As exposições de ideias se encerraram com o poeta, cronista e produtor cultural Sérgio Vaz. Morador do extremo sul da periferia de São Paulo, Sérgio ficou famoso por organizar, a partir de 2001, a Cooperifa, cooperativa de artistas da periferia. Organizou a famosa Semana de Arte Moderna na Periferia e o projeto Cinema na Laje, “em que nunca passou um filme de Holywood”.
“Criamos no Bar do Zé Batidão o Sarau da Cooperifa, onde há 17 anos, todas as terças-feiras a comunidade se encontra para falar e ouvir poesia. A literatura deixou de ser sagrada para ser sagrado o leitor. Para mim, literatura é como o samba, o funk e o futebol. Está todo mundo aprendendo um com o outro. As pessoas estão se apropriando da palavra, e isso se espalhou nas escolas públicas de São Paulo.
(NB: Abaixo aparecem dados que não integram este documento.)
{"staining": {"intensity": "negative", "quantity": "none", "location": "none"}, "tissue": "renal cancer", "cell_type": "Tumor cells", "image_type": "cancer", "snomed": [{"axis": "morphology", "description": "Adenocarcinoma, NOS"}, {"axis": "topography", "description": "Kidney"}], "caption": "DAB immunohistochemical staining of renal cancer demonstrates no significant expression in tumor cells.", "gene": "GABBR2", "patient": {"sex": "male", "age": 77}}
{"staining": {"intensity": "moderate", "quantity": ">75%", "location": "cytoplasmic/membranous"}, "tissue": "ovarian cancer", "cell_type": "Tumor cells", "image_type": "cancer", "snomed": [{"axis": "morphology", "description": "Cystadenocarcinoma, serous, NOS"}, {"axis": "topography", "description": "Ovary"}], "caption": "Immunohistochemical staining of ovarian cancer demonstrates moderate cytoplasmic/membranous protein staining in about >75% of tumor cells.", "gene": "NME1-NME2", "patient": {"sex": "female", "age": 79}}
Queremos que sejamos nós a contar nossa história. Estamos consumindo e produzindo nossa literatura. Estou muito feliz de estar aqui em Corumbá, conversando olho no olho. Estamos repartindo, viemos aprender também”.
Depois das palestras, foi iniciado um bate-papo com participação do público. Apresentações culturais com Vinil Moraes e a Orquestra Vai Quem Vem, de Campo Grande, enriqueceram o evento literário. Esta grande festa foi encerrada com sessões de autógrafos, vendas de livros e com os presentes saboreando o quebra-torto com pratos típicos da comitiva pantaneira – arroz de carreteiro, feijão gordo, paçoca, mandioca – produzido pela equipe culinária do Moinho Cultural.